Learning or experiencing new things activates neurons in the hippocampus, a part of the brain responsible for memory. Later, as we sleep, those same neurons repeat the same pattern of activity, allowing the brain to consolidate memories, which are subsequently stored in a big area known as the cortex. But how can we continue to learn new things for a lifetime without exhausting all of our neurons?
A new study, “A Hippocampal Circuit Mechanism to Balance Memory Reactivation During Sleep,” that has just been published in Science, finds at certain times during deep sleep, certain parts of the hippocampus go silent, allowing those neurons to reset.
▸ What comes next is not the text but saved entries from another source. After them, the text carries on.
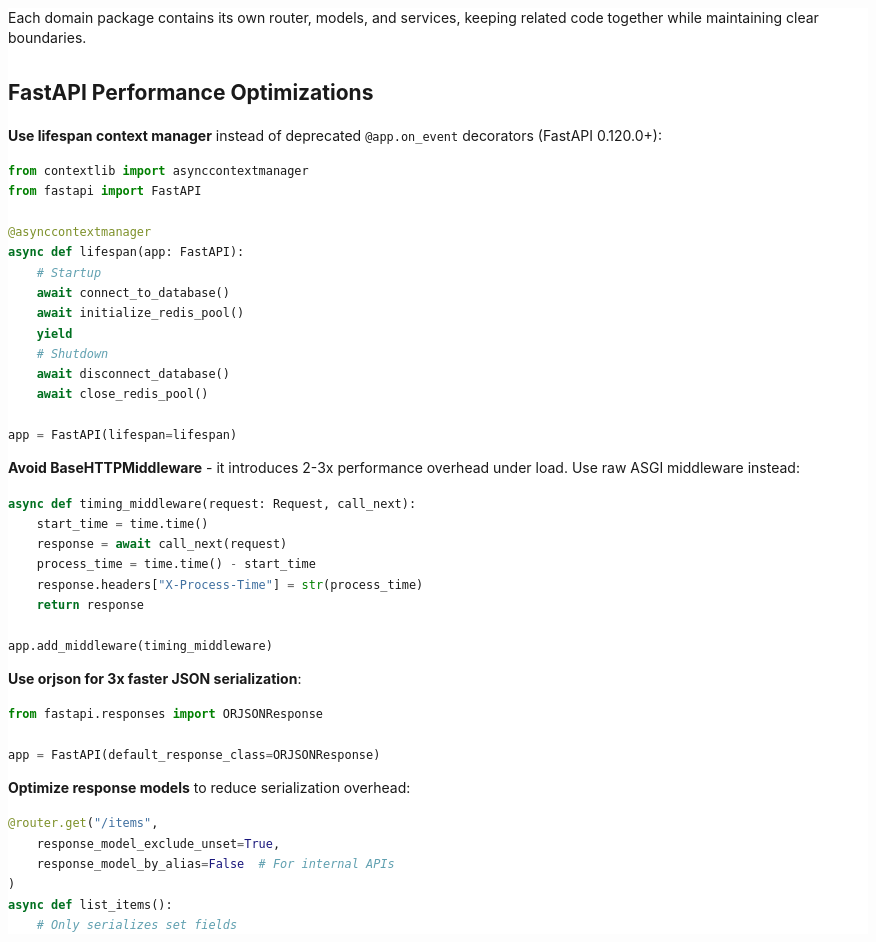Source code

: Each domain package contains its own router, models, and services, keeping related code together while maintaining clear boundaries.

## FastAPI Performance Optimizations

**Use lifespan context manager** instead of deprecated `@app.on_event` decorators (FastAPI 0.120.0+):

```python
from contextlib import asynccontextmanager
from fastapi import FastAPI

@asynccontextmanager
async def lifespan(app: FastAPI):
    # Startup
    await connect_to_database()
    await initialize_redis_pool()
    yield
    # Shutdown
    await disconnect_database()
    await close_redis_pool()

app = FastAPI(lifespan=lifespan)
```

**Avoid BaseHTTPMiddleware** - it introduces 2-3x performance overhead under load. Use raw ASGI middleware instead:

```python
async def timing_middleware(request: Request, call_next):
    start_time = time.time()
    response = await call_next(request)
    process_time = time.time() - start_time
    response.headers["X-Process-Time"] = str(process_time)
    return response

app.add_middleware(timing_middleware)
```

**Use orjson for 3x faster JSON serialization**:

```python
from fastapi.responses import ORJSONResponse

app = FastAPI(default_response_class=ORJSONResponse)
```

**Optimize response models** to reduce serialization overhead:

```python
@router.get("/items", 
    response_model_exclude_unset=True,
    response_model_by_alias=False  # For internal APIs
)
async def list_items():
    # Only serializes set fields
```
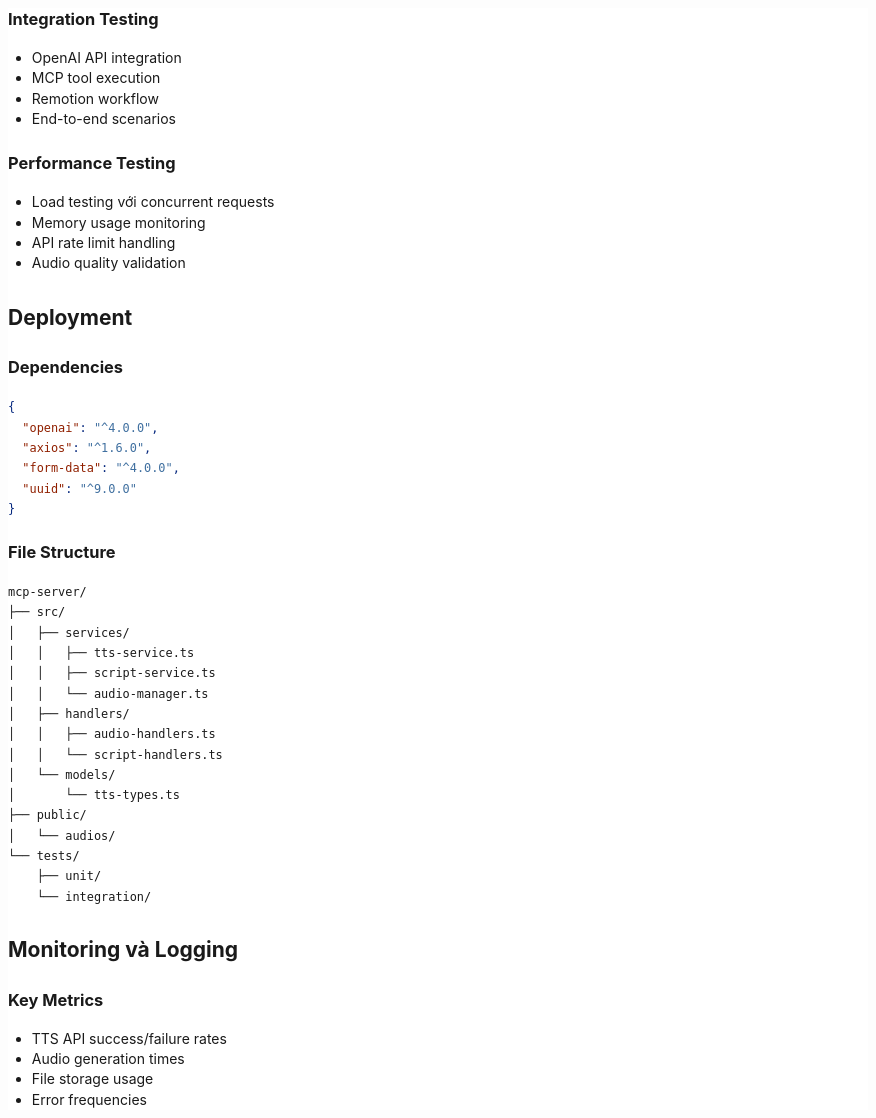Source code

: ### Integration Testing
- OpenAI API integration
- MCP tool execution
- Remotion workflow
- End-to-end scenarios

### Performance Testing
- Load testing với concurrent requests
- Memory usage monitoring
- API rate limit handling
- Audio quality validation

## Deployment

### Dependencies
```json
{
  "openai": "^4.0.0",
  "axios": "^1.6.0",
  "form-data": "^4.0.0",
  "uuid": "^9.0.0"
}
```

### File Structure
```
mcp-server/
├── src/
│   ├── services/
│   │   ├── tts-service.ts
│   │   ├── script-service.ts
│   │   └── audio-manager.ts
│   ├── handlers/
│   │   ├── audio-handlers.ts
│   │   └── script-handlers.ts
│   └── models/
│       └── tts-types.ts
├── public/
│   └── audios/
└── tests/
    ├── unit/
    └── integration/
```

## Monitoring và Logging

### Key Metrics
- TTS API success/failure rates
- Audio generation times
- File storage usage
- Error frequencies
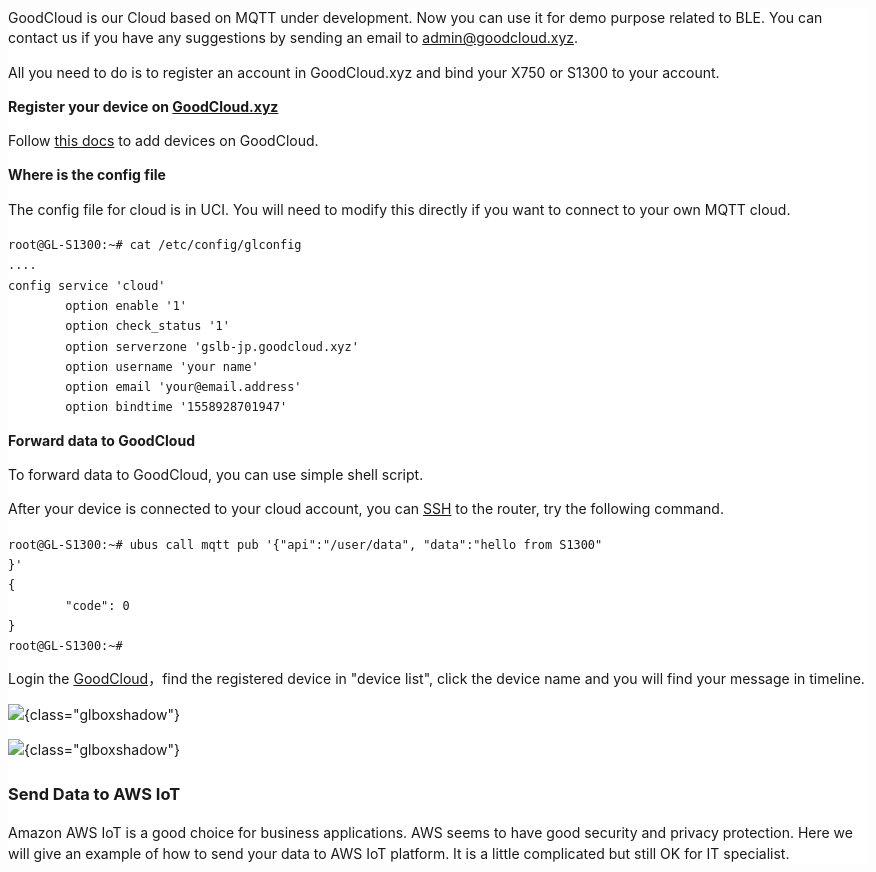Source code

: GoodCloud is our Cloud based on MQTT under development. Now you can use it for demo purpose related to BLE. You can contact us if you have any suggestions by sending an email to admin@goodcloud.xyz. 

All you need to do is to register an account in GoodCloud.xyz and bind your X750 or S1300 to your account.

**Register your device on [GoodCloud.xyz](https://www.goodcloud.xyz)**

Follow [this docs](https://docs.gl-inet.com/en/3/app/cloud/#setup) to add devices on GoodCloud. 



**Where is the config file**

The config file for cloud is in UCI. You will need to modify this directly if you want to connect to your own MQTT cloud.

```shell
root@GL-S1300:~# cat /etc/config/glconfig
....
config service 'cloud'
        option enable '1'
        option check_status '1'
        option serverzone 'gslb-jp.goodcloud.xyz'
        option username 'your name'
        option email 'your@email.address'
        option bindtime '1558928701947'

```

**Forward data to GoodCloud**

To forward data to GoodCloud, you can use simple shell script. 

After your device is connected to your cloud account, you can [SSH](https://docs.gl-inet.com/en/3/app/ssh/) to the router, try the following command.  

```shell
root@GL-S1300:~# ubus call mqtt pub '{"api":"/user/data", "data":"hello from S1300"
}'
{
        "code": 0
}
root@GL-S1300:~#

```

Login the [GoodCloud](https://www.goodcloud.xyz)，find the registered device in "device list", click the device name and you will find your message in timeline.

![](https://static.gl-inet.com/docs/en/3/tutorials/BLE_bridge/find-device.png){class="glboxshadow"}

![](https://static.gl-inet.com/docs/en/3/tutorials/BLE_bridge/find-log.jpg){class="glboxshadow"}

### Send Data to AWS IoT

Amazon AWS IoT is a good choice for business applications. AWS seems to have good security and privacy protection. Here we will give an example of how to send your data to AWS IoT platform. It is a little complicated but still OK for IT specialist. 
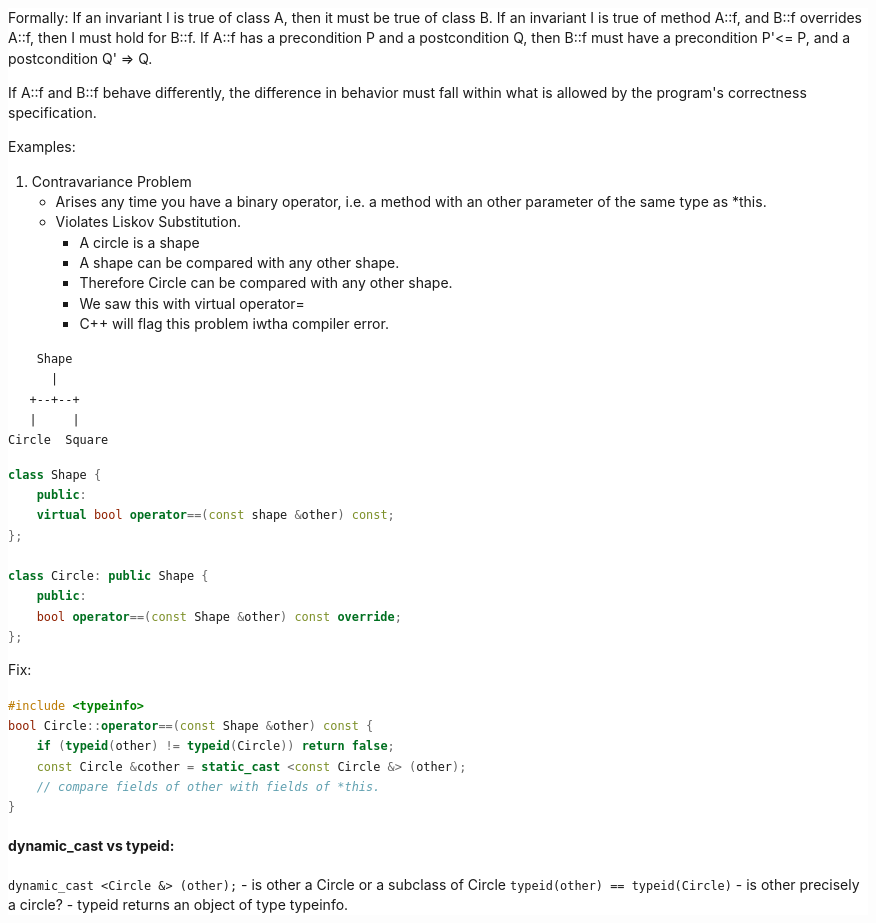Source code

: Formally: If an invariant I is true of class A, then it must be true of class B.
If an invariant I is true of method A::f, and B::f overrides A::f, then I must hold for B::f.
If A::f has a precondition P and a postcondition Q, then B::f must have a precondition P'<= P, and a postcondition Q' => Q.

If A::f and B::f behave differently, the difference in behavior must fall within what is allowed by the program's correctness specification.

Examples:
1. Contravariance Problem
	- Arises any time you have a binary operator, i.e. a method with an other parameter of the same type as \*this.
	- Violates Liskov Substitution.
		- A circle is a shape
		- A shape can be compared with any other shape.
		- Therefore Circle can be compared with any other shape.
		- We saw this with virtual operator=
		- C++ will flag this problem iwtha compiler error.

```
    Shape
      |
   +--+--+
   |     |
Circle  Square
```

```c++
class Shape {
	public:
	virtual bool operator==(const shape &other) const;
};

class Circle: public Shape {
	public:
	bool operator==(const Shape &other) const override;
};
```
	
Fix:
```c++
#include <typeinfo>
bool Circle::operator==(const Shape &other) const {
	if (typeid(other) != typeid(Circle)) return false;
	const Circle &cother = static_cast <const Circle &> (other);
	// compare fields of other with fields of *this.
}
```

#### dynamic_cast vs typeid:
`dynamic_cast <Circle &> (other);`
	- is other a Circle or a subclass of Circle
`typeid(other) == typeid(Circle)`
	- is other precisely a circle?
	- typeid returns an object of type typeinfo.
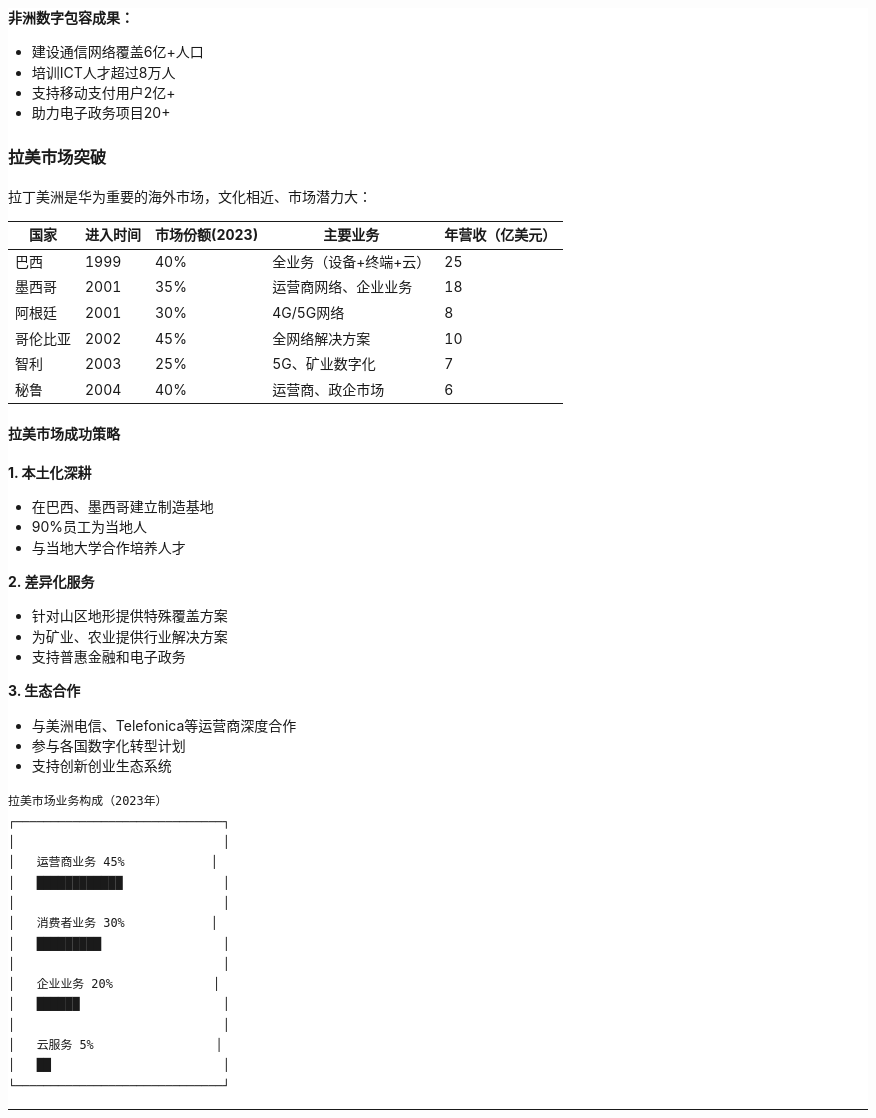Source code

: **非洲数字包容成果：**
- 建设通信网络覆盖6亿+人口
- 培训ICT人才超过8万人
- 支持移动支付用户2亿+
- 助力电子政务项目20+

### 拉美市场突破

拉丁美洲是华为重要的海外市场，文化相近、市场潜力大：

| 国家 | 进入时间 | 市场份额(2023) | 主要业务 | 年营收（亿美元） |
|------|----------|----------------|----------|---------------|
| 巴西 | 1999 | 40% | 全业务（设备+终端+云） | 25 |
| 墨西哥 | 2001 | 35% | 运营商网络、企业业务 | 18 |
| 阿根廷 | 2001 | 30% | 4G/5G网络 | 8 |
| 哥伦比亚 | 2002 | 45% | 全网络解决方案 | 10 |
| 智利 | 2003 | 25% | 5G、矿业数字化 | 7 |
| 秘鲁 | 2004 | 40% | 运营商、政企市场 | 6 |

#### 拉美市场成功策略

**1. 本土化深耕**
- 在巴西、墨西哥建立制造基地
- 90%员工为当地人
- 与当地大学合作培养人才

**2. 差异化服务**
- 针对山区地形提供特殊覆盖方案
- 为矿业、农业提供行业解决方案
- 支持普惠金融和电子政务

**3. 生态合作**
- 与美洲电信、Telefonica等运营商深度合作
- 参与各国数字化转型计划
- 支持创新创业生态系统

```
拉美市场业务构成（2023年）
┌─────────────────────────────┐
│                             │
│   运营商业务 45%            │
│   ████████████              │
│                             │
│   消费者业务 30%            │
│   █████████                 │
│                             │
│   企业业务 20%              │
│   ██████                    │
│                             │
│   云服务 5%                 │
│   ██                        │
└─────────────────────────────┘
```

---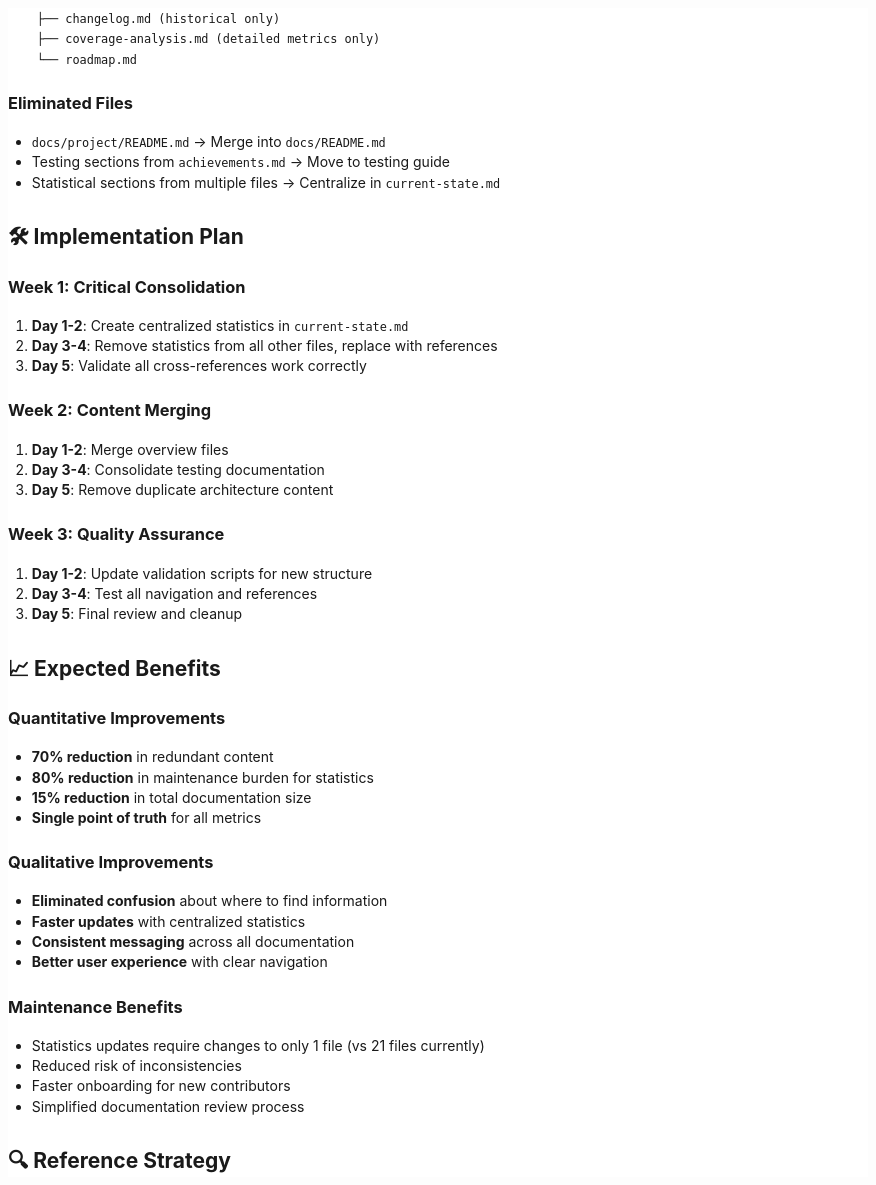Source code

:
 ```
    ├── changelog.md (historical only)
    ├── coverage-analysis.md (detailed metrics only)
    └── roadmap.md
```

### **Eliminated Files**
- `docs/project/README.md` → Merge into `docs/README.md`
- Testing sections from `achievements.md` → Move to testing guide
- Statistical sections from multiple files → Centralize in `current-state.md`

## 🛠️ **Implementation Plan**

### **Week 1: Critical Consolidation**
1. **Day 1-2**: Create centralized statistics in `current-state.md`
2. **Day 3-4**: Remove statistics from all other files, replace with references
3. **Day 5**: Validate all cross-references work correctly

### **Week 2: Content Merging**
1. **Day 1-2**: Merge overview files
2. **Day 3-4**: Consolidate testing documentation
3. **Day 5**: Remove duplicate architecture content

### **Week 3: Quality Assurance**
1. **Day 1-2**: Update validation scripts for new structure
2. **Day 3-4**: Test all navigation and references
3. **Day 5**: Final review and cleanup

## 📈 **Expected Benefits**

### **Quantitative Improvements**
- **70% reduction** in redundant content
- **80% reduction** in maintenance burden for statistics
- **15% reduction** in total documentation size
- **Single point of truth** for all metrics

### **Qualitative Improvements**
- **Eliminated confusion** about where to find information
- **Faster updates** with centralized statistics
- **Consistent messaging** across all documentation
- **Better user experience** with clear navigation

### **Maintenance Benefits**
- Statistics updates require changes to only 1 file (vs 21 files currently)
- Reduced risk of inconsistencies
- Faster onboarding for new contributors
- Simplified documentation review process

## 🔍 **Reference Strategy**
“This mechanism could allow the brain to reuse the same resources, the same neurons, for new learning the next day,” said Azahara Oliva, assistant professor of neurobiology and behavior and the paper’s corresponding author.
A Hippocampal Circuit Mechanism to Balance Memory Reactivation During Sleep. This mechanism could allow the brain to reuse the same resources, the same neurons, for new learning the next day.
Azahara Oliva
The hippocampus is divided into three regions: CA1, CA2, and CA3. CA1 and CA3 are well-studied because they are important in encoding memories relating to time and space; however, less is known about CA2, which the current study discovered is responsible for hippocampal silencing and resetting during sleep.
The researchers inserted electrodes in mice’s hippocampi, allowing them to record neuronal activity while learning and sleeping. In this approach, they were able to detect that during sleep, neurons in the CA1 and CA3 areas duplicate the identical neuronal patterns that had established during daytime learning. However, the researchers sought to know how the brain continues to learn on a daily basis without overloading or exhausting its neurons.
“We realized there are other hippocampal states that happen during sleep where everything is silenced,” Oliva said. “The CA1 and CA3 regions that had been very active were suddenly quiet. It’s a reset of memory, and this state is generated by the middle region, CA2.”
Pyramidal neurons are assumed to be the active neurons responsible for functions such as learning. Another type of cell, interneurons, has several subtypes. The researchers revealed that the brain has parallel circuits governed by two types of interneurons: one that governs memory and the other that allows memories to be reset.
The researchers believe they now have the means to improve memory by manipulating memory consolidation pathways, which might be used when memory function deteriorates, such as in Alzheimer’s disease. Importantly, they have evidence for investigating methods to erase bad or traumatic memories, which may aid in the treatment of diseases such as post-traumatic stress disorder.
The result helps explain why all animals require sleep, not only to fix memories, but also to reset the brain and keep it working during waking hours. “We show that memory is a dynamic process,” Oliva said.